Work to complete:
Write out the records below again, substituting "binomial name" for every "scientific name" and keeping all other lines unchanged. Leave the pictures out of your answer.

** start **

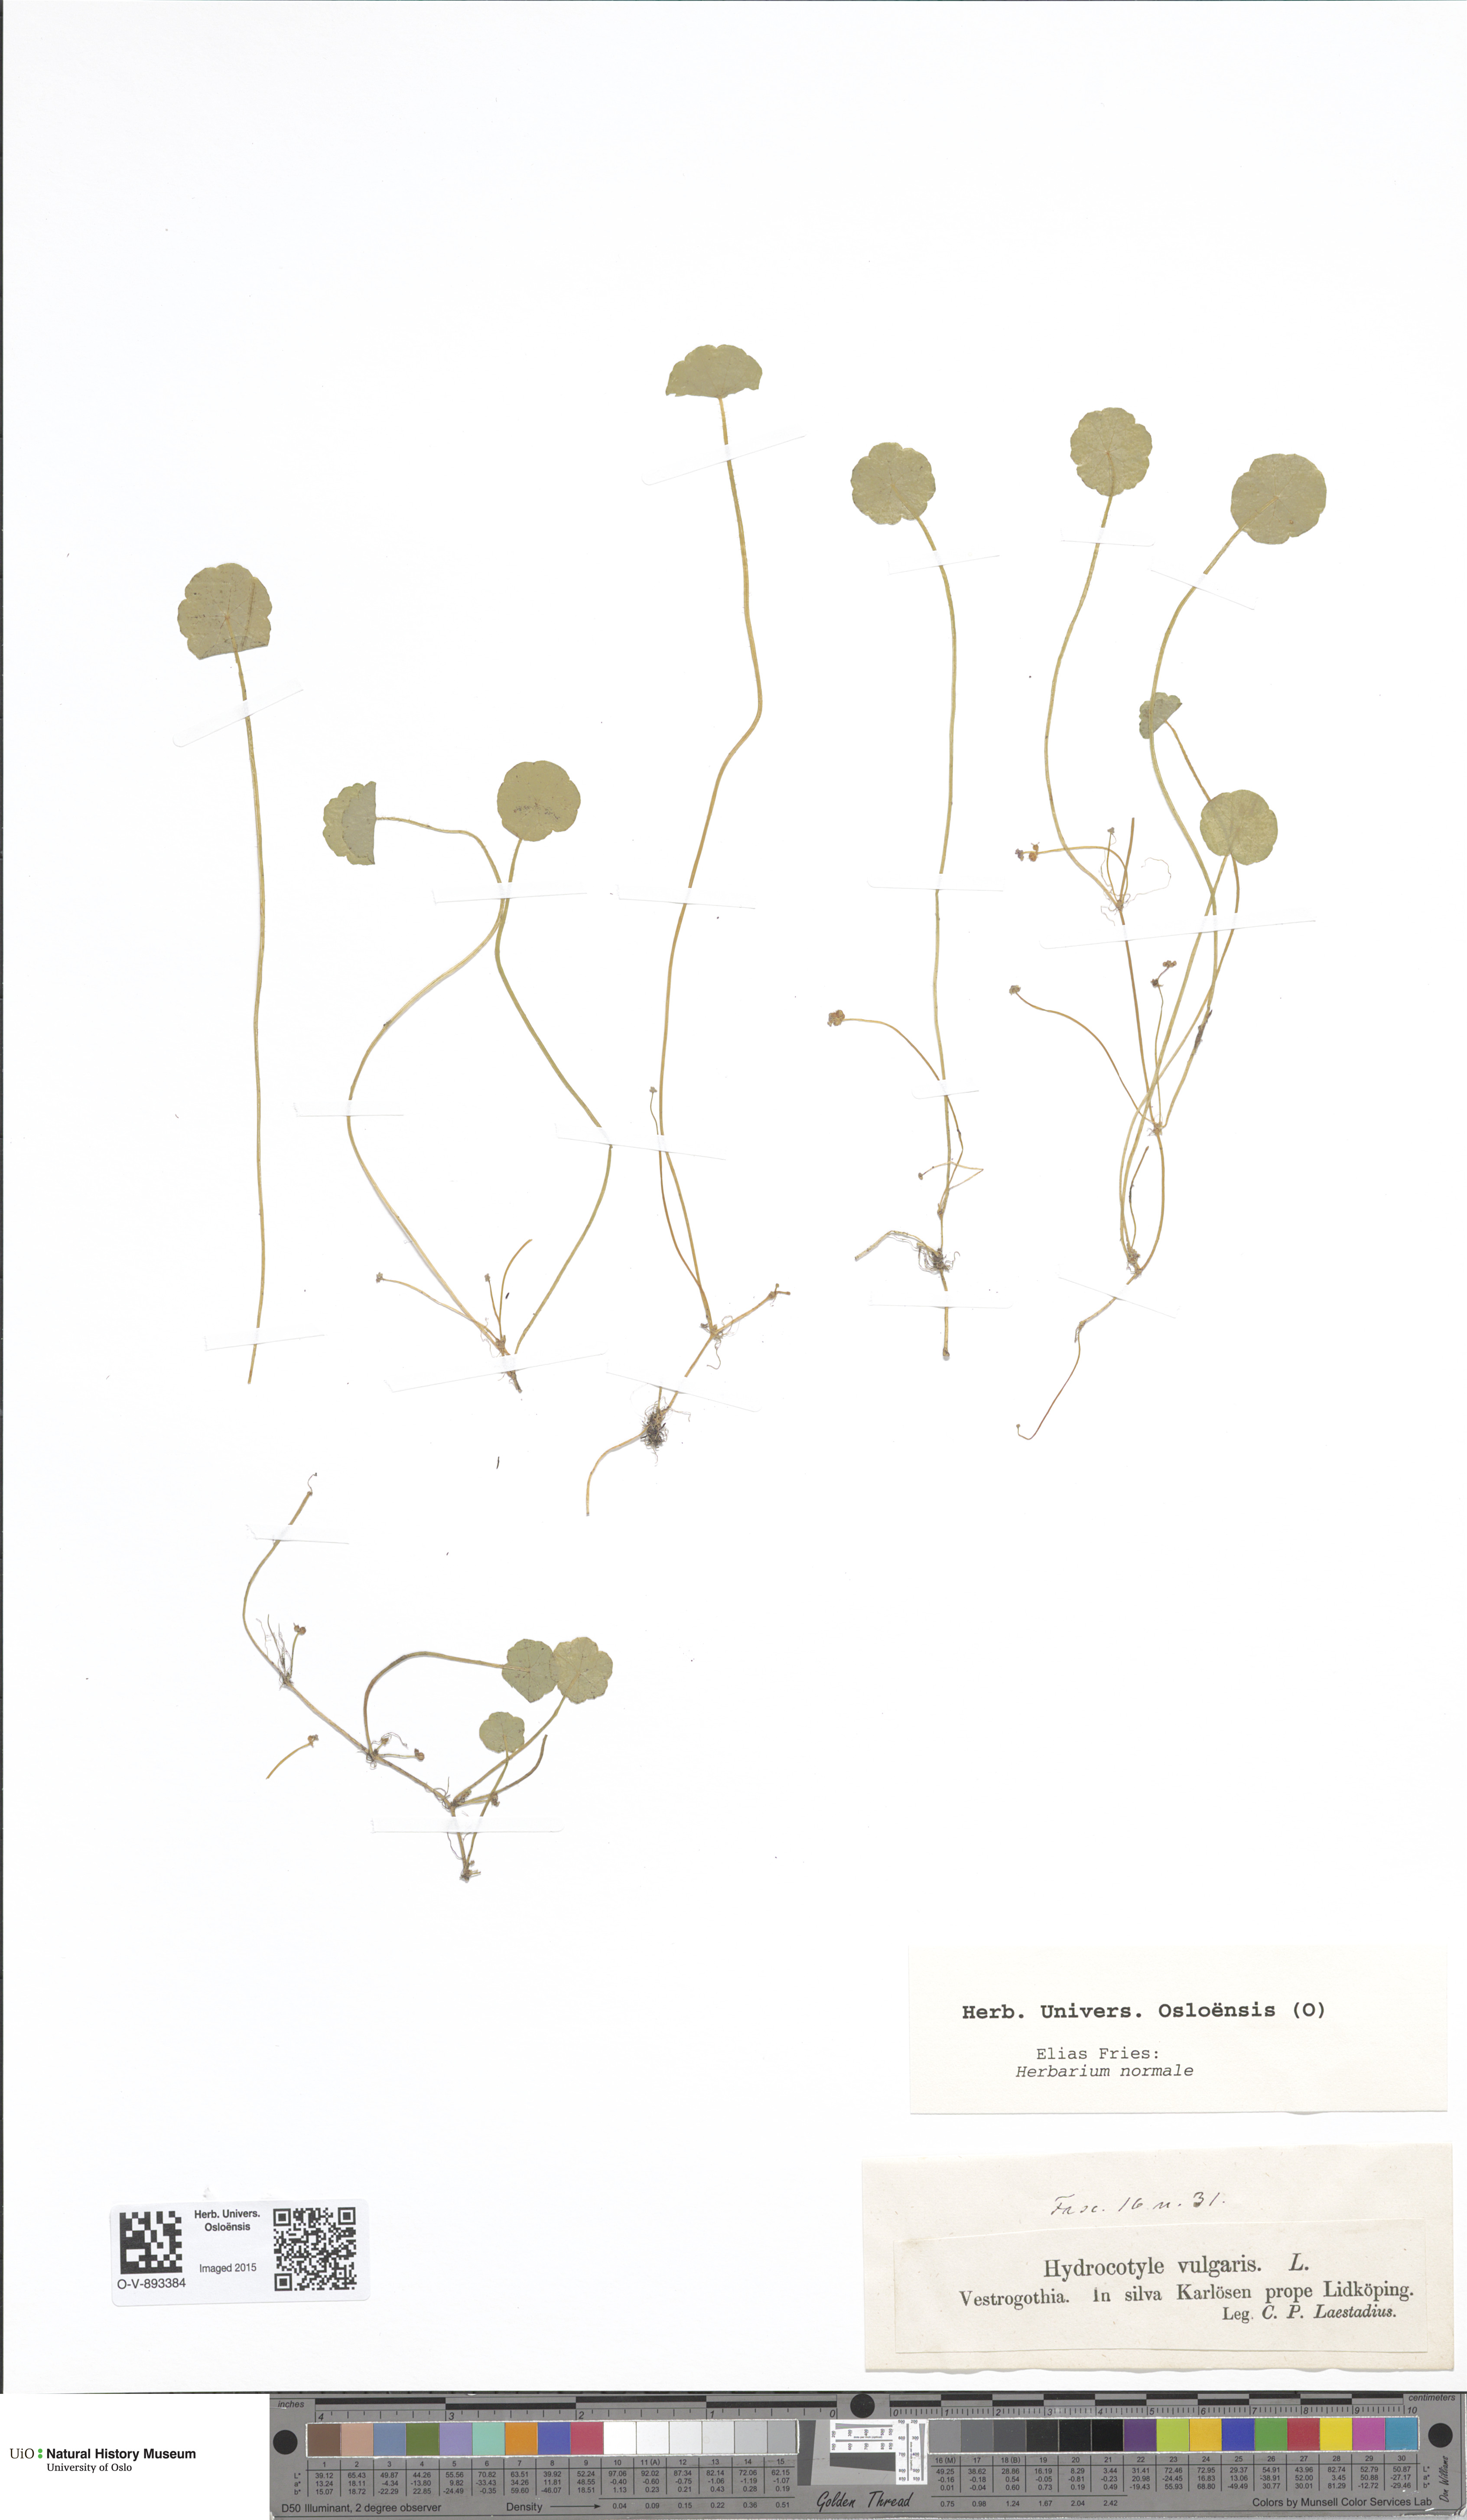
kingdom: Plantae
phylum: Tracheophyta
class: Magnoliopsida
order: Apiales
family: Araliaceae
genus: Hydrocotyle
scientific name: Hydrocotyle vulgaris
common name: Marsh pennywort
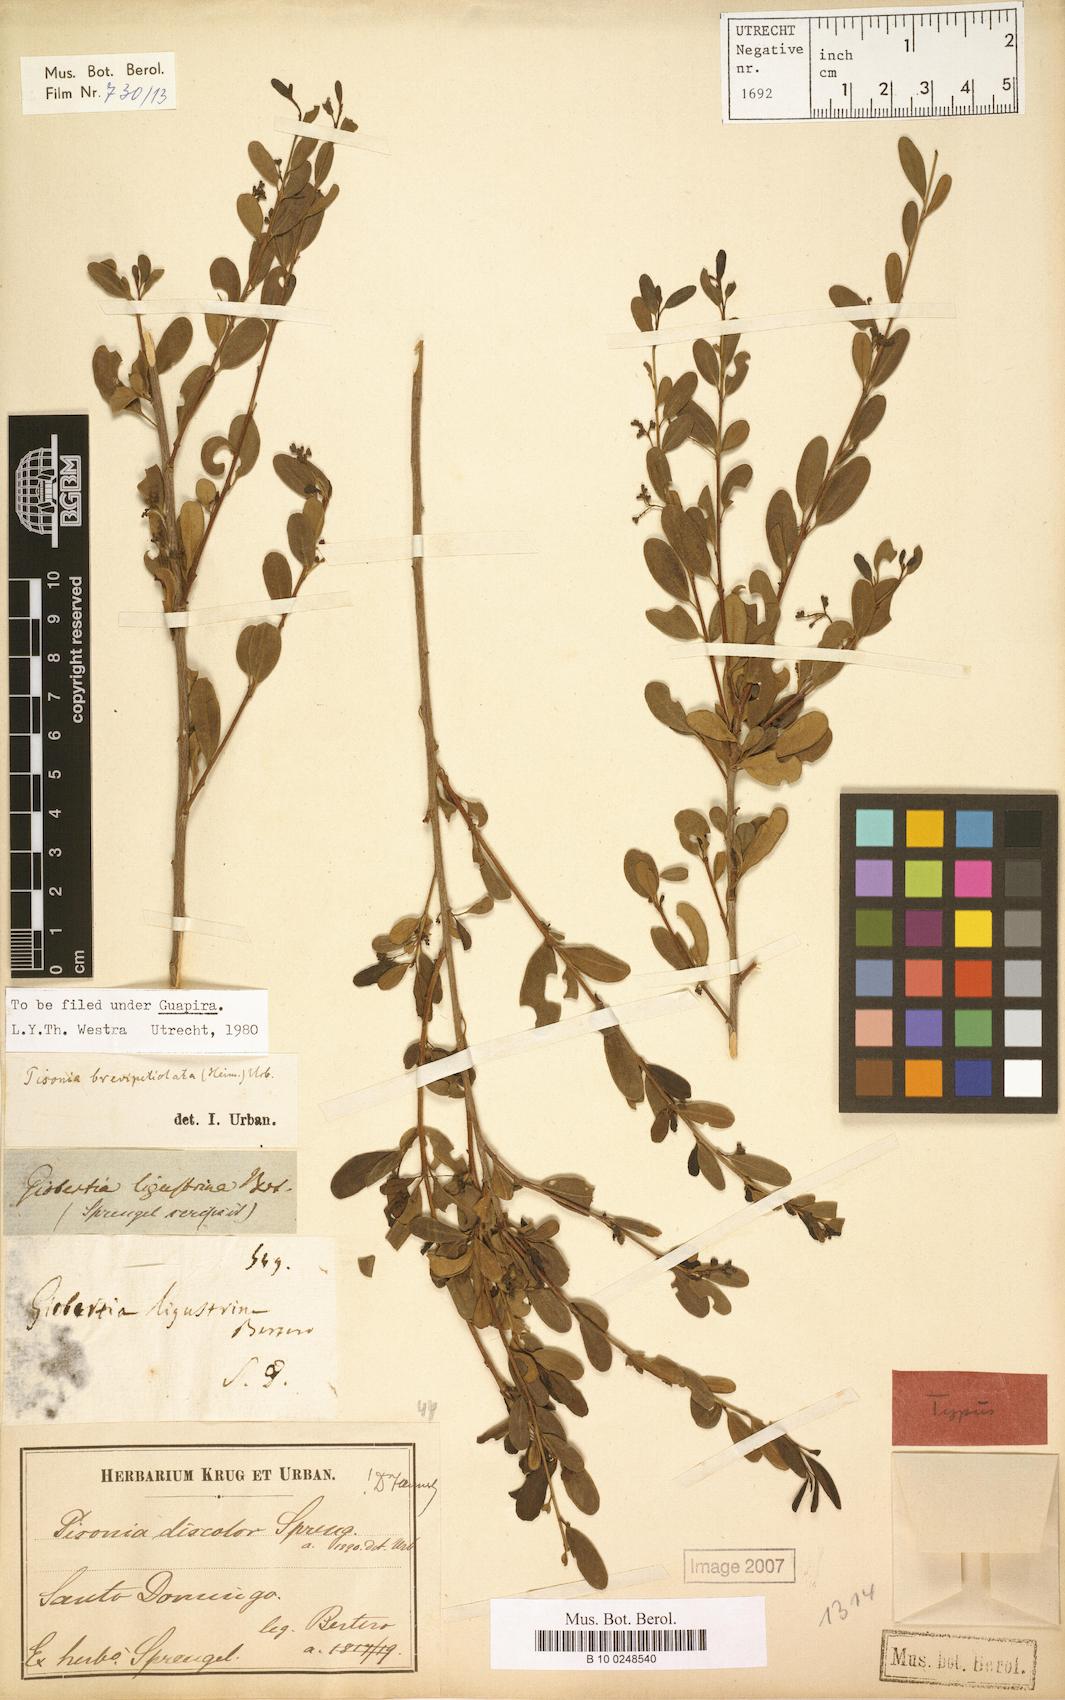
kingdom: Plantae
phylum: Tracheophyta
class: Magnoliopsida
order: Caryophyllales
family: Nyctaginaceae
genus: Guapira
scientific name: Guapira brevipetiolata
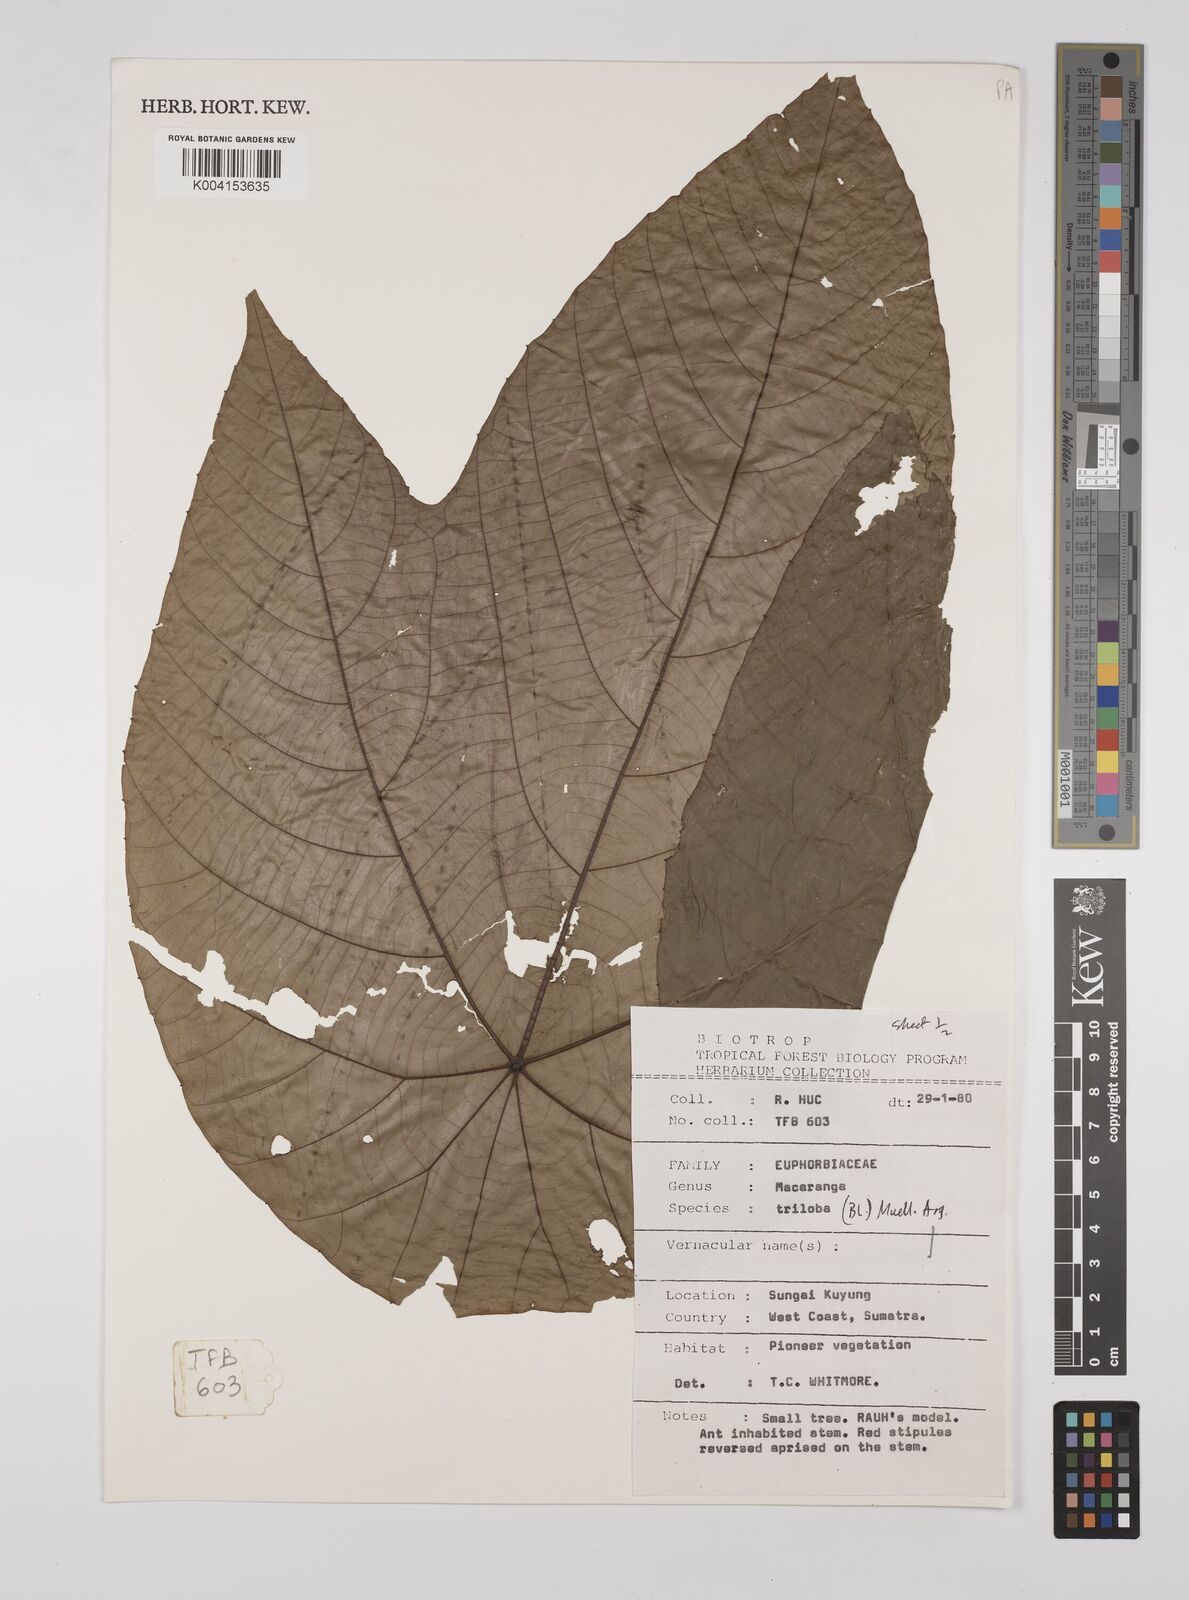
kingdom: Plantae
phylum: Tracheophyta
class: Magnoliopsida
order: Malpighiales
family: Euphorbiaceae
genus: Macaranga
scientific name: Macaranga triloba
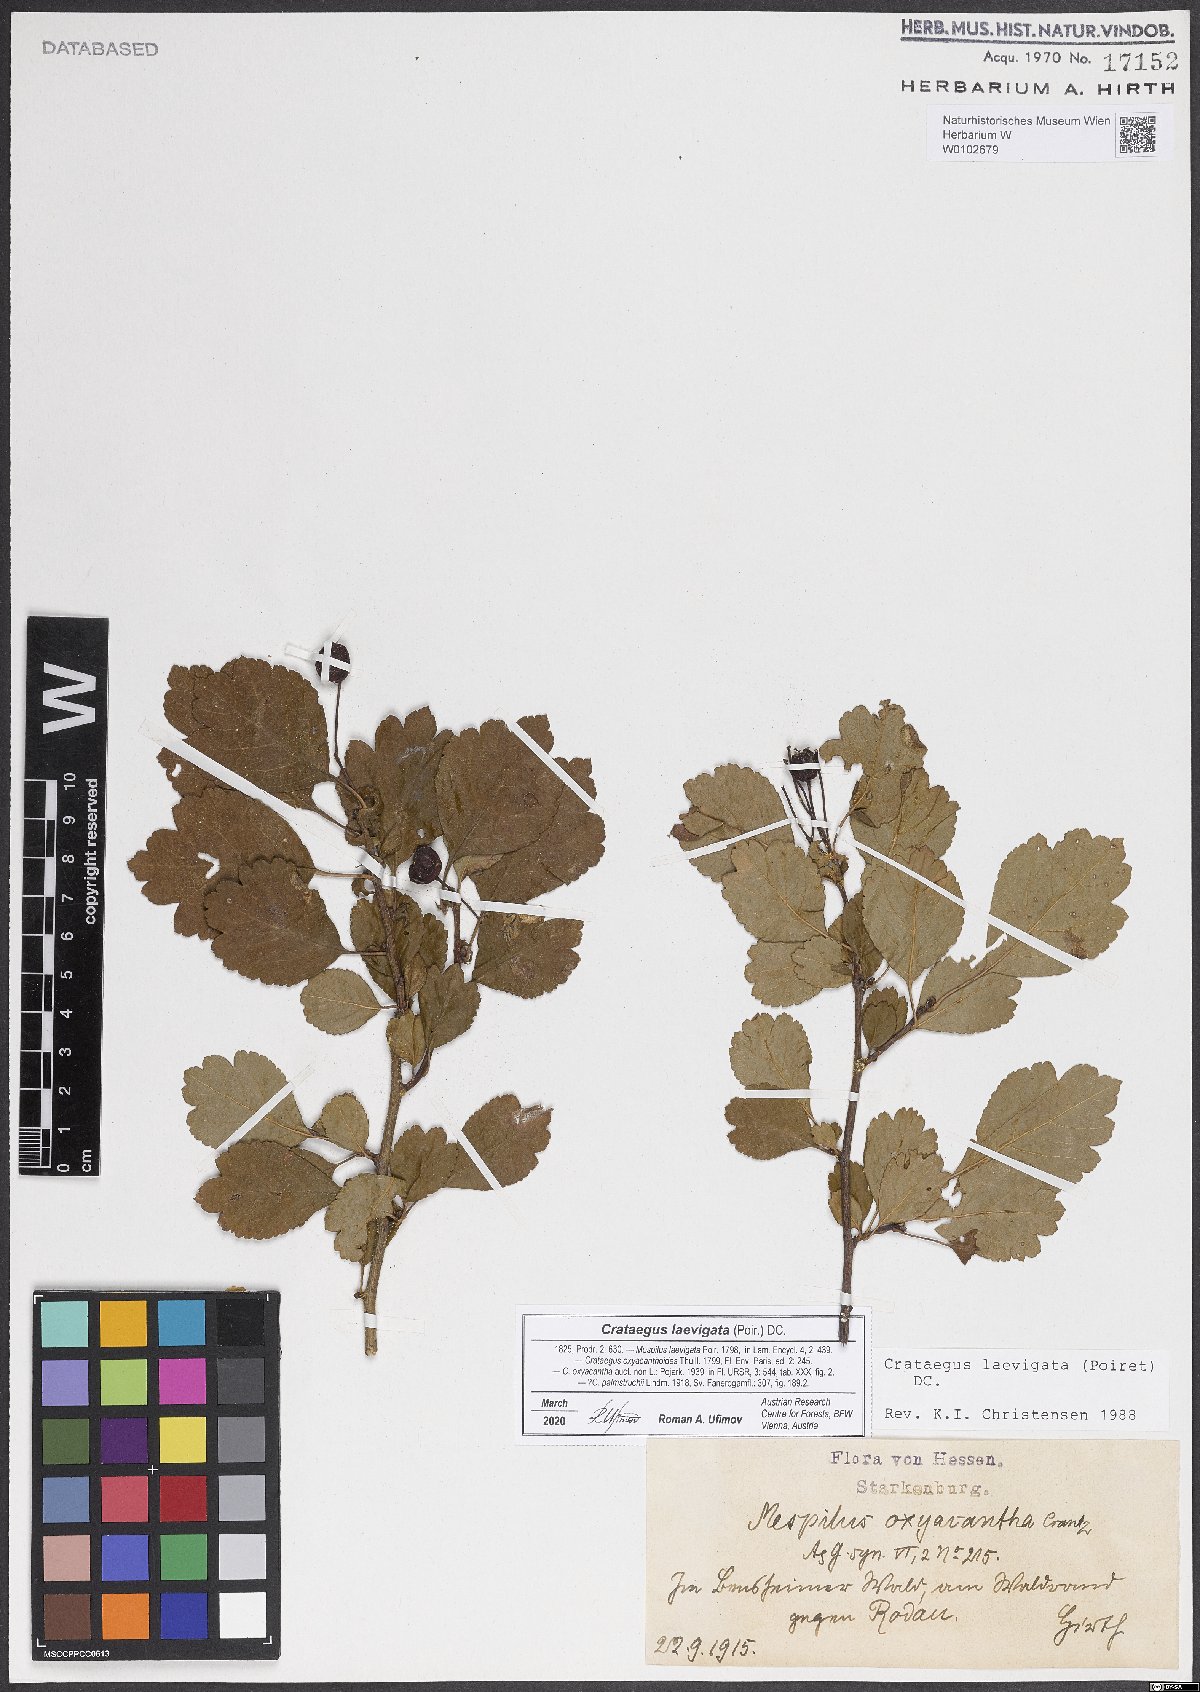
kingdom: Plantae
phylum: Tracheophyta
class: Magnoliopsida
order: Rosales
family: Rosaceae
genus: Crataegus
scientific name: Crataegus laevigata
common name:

** end **

Solution:
kingdom: Plantae
phylum: Tracheophyta
class: Magnoliopsida
order: Apiales
family: Araliaceae
genus: Hydrocotyle
binomial name: Hydrocotyle vulgaris
common name: Marsh pennywort
kingdom: Plantae
phylum: Tracheophyta
class: Magnoliopsida
order: Caryophyllales
family: Nyctaginaceae
genus: Guapira
binomial name: Guapira brevipetiolata
kingdom: Plantae
phylum: Tracheophyta
class: Magnoliopsida
order: Malpighiales
family: Euphorbiaceae
genus: Macaranga
binomial name: Macaranga triloba
kingdom: Plantae
phylum: Tracheophyta
class: Magnoliopsida
order: Rosales
family: Rosaceae
genus: Crataegus
binomial name: Crataegus laevigata
common name:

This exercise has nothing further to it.